Is there a way to find $B,C$ such that $A=[B,C]$?

Question

The fact that $\mathfrak{sl}_2(\mathbb{C})$ is a simple Lie algebra implies that every $2 \times 2$-matrix $A \in \mathbb{C}^{2\times 2}$ with $\mathrm{tr}(A) = 0$ can be expressed as a commutator of two matrices.

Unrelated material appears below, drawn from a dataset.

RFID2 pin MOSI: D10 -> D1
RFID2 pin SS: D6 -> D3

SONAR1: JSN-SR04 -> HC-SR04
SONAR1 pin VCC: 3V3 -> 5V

Is there any way to find two appropriate matrices? If I give you $A = \begin{pmatrix} 0 & -1 \\ 1 & 0 \end{pmatrix}$, for example, is there any algorithm that can find matrices $B,C$ with $A = BC - CB$?

Answer 1

I think you can use the Pauli matrices $\sigma_1$, $\sigma_2$, $\sigma_3$. Traceless matrix $A$ can be decomposed as $A = \vec{a}\cdot\vec{\sigma}$. Meanwhile, any $B$, $C$ can be decomposed as $B = b_0I+\vec{b}\cdot\sigma$ and $C=c_0I+\vec{c}\cdot\sigma$, with commutator $[B,C] = 2i(\vec{b}\times\vec{c})\cdot\vec\sigma$.

So I think if you find two vectors $\vec{b}$ and $\vec{c}$ with $2i(\vec{b}\times\vec{c}) = \vec{a}$, then you have found $B$ and $C$ as $B = \vec{b}\cdot\sigma$ and $C = \vec{c}\cdot\sigma$.

For your example case, $$A = -i\sigma_2 = (0,-i,0)\cdot\vec{\sigma}\,.$$ That is, $\vec{a} = (0, -i, 0)$. So take $\vec{b} = ({1\over \sqrt{2}},0,0)$ and $\vec{c} = (0,0,{1\over\sqrt{2}})$. This gives $B = {1\over\sqrt{2}}\sigma_1$ and $C={1\over\sqrt{2}}\sigma_3$, with $$[B,C] = \frac{1}{2}[\sigma_1,\sigma_3]= \frac{1}{2}(-2i\sigma_2) = A\,.$$

Answer 2

Let $K$ be any field and $A\in M_n(K)$. If $trace(A)=0$, then there are $B,C\in M_n(K)$ s.t. $A=BC-CB$. See ("On matrices of trace $0$", A. and B. Muckenhoupt). Put $A$ in rational canonical form and reason by recurrence...

In general we cannot choose $B$ no matter how ; indeed the linear application $f:X\rightarrow BX-XB$ has eigenvalues $(\lambda_i-\lambda_j)_{i,j}$ in which $spectrum(B)=(\lambda_i)_i$. Thus, if $B$ is generic, then $rank(f)=n^2-n$ and $im(f)$ is not whole the vector space of traceless matrices (which has dimenson $n^2-1$).

The case $n=2$ is easy. Assume $characteristic(K)\not=2$. If $A\not= 0$, then there is $u$ s.t. $u,Au$ is a basis. Since $trace(A)=0$, we may assume that $A=\begin{pmatrix}0&\alpha\\1&0\end{pmatrix}$. Then we can choose $B=\begin{pmatrix}-1/2&0\\0&1/2\end{pmatrix},C=\begin{pmatrix}0&-\alpha\\1&0\end{pmatrix}$.